START RECORDS FOR THIS EXERCISE

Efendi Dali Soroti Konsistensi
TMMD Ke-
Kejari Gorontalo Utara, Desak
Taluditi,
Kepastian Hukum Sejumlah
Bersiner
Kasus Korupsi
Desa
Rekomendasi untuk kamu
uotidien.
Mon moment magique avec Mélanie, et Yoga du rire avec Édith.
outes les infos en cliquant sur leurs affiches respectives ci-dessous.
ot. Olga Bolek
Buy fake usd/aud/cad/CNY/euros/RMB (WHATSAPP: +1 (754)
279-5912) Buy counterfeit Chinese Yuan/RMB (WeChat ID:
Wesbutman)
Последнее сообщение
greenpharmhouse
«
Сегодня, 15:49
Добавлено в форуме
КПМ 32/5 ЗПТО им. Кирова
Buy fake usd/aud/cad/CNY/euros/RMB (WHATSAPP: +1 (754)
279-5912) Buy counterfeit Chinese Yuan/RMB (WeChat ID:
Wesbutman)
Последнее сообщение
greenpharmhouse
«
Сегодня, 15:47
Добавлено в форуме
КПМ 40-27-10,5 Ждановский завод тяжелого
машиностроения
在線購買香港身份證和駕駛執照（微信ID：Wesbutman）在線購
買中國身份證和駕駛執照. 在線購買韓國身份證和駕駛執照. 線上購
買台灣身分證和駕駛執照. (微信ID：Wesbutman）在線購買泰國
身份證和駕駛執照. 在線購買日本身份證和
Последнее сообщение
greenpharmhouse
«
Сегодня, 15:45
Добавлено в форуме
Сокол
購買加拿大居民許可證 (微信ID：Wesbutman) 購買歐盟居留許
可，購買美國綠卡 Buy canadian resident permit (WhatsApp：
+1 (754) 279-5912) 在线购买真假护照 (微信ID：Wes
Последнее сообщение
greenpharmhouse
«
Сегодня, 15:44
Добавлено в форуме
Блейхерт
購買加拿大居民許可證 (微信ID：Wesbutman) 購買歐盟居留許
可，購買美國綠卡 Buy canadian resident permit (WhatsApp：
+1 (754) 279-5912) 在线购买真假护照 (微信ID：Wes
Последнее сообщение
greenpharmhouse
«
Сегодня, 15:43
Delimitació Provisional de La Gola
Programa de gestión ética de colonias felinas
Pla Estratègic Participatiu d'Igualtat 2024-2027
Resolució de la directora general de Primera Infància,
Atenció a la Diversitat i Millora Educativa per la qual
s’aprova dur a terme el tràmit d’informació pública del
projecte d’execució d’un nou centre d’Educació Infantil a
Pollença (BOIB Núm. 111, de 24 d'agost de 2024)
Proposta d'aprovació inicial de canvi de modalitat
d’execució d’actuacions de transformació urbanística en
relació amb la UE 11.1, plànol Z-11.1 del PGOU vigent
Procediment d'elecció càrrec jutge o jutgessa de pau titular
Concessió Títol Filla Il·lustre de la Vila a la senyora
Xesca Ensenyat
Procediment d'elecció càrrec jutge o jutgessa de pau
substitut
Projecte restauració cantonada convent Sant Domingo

END RECORDS FOR THIS EXERCISE

Please duplicate the items above word for word, beginning with their first line and stopping after the line that contains "projecte d’execució d’un".

Efendi Dali Soroti Konsistensi
TMMD Ke-
Kejari Gorontalo Utara, Desak
Taluditi,
Kepastian Hukum Sejumlah
Bersiner
Kasus Korupsi
Desa
Rekomendasi untuk kamu
uotidien.
Mon moment magique avec Mélanie, et Yoga du rire avec Édith.
outes les infos en cliquant sur leurs affiches respectives ci-dessous.
ot. Olga Bolek
Buy fake usd/aud/cad/CNY/euros/RMB (WHATSAPP: +1 (754)
279-5912) Buy counterfeit Chinese Yuan/RMB (WeChat ID:
Wesbutman)
Последнее сообщение
greenpharmhouse
«
Сегодня, 15:49
Добавлено в форуме
КПМ 32/5 ЗПТО им. Кирова
Buy fake usd/aud/cad/CNY/euros/RMB (WHATSAPP: +1 (754)
279-5912) Buy counterfeit Chinese Yuan/RMB (WeChat ID:
Wesbutman)
Последнее сообщение
greenpharmhouse
«
Сегодня, 15:47
Добавлено в форуме
КПМ 40-27-10,5 Ждановский завод тяжелого
машиностроения
在線購買香港身份證和駕駛執照（微信ID：Wesbutman）在線購
買中國身份證和駕駛執照. 在線購買韓國身份證和駕駛執照. 線上購
買台灣身分證和駕駛執照. (微信ID：Wesbutman）在線購買泰國
身份證和駕駛執照. 在線購買日本身份證和
Последнее сообщение
greenpharmhouse
«
Сегодня, 15:45
Добавлено в форуме
Сокол
購買加拿大居民許可證 (微信ID：Wesbutman) 購買歐盟居留許
可，購買美國綠卡 Buy canadian resident permit (WhatsApp：
+1 (754) 279-5912) 在线购买真假护照 (微信ID：Wes
Последнее сообщение
greenpharmhouse
«
Сегодня, 15:44
Добавлено в форуме
Блейхерт
購買加拿大居民許可證 (微信ID：Wesbutman) 購買歐盟居留許
可，購買美國綠卡 Buy canadian resident permit (WhatsApp：
+1 (754) 279-5912) 在线购买真假护照 (微信ID：Wes
Последнее сообщение
greenpharmhouse
«
Сегодня, 15:43
Delimitació Provisional de La Gola
Programa de gestión ética de colonias felinas
Pla Estratègic Participatiu d'Igualtat 2024-2027
Resolució de la directora general de Primera Infància,
Atenció a la Diversitat i Millora Educativa per la qual
s’aprova dur a terme el tràmit d’informació pública del
projecte d’execució d’un nou centre d’Educació Infantil a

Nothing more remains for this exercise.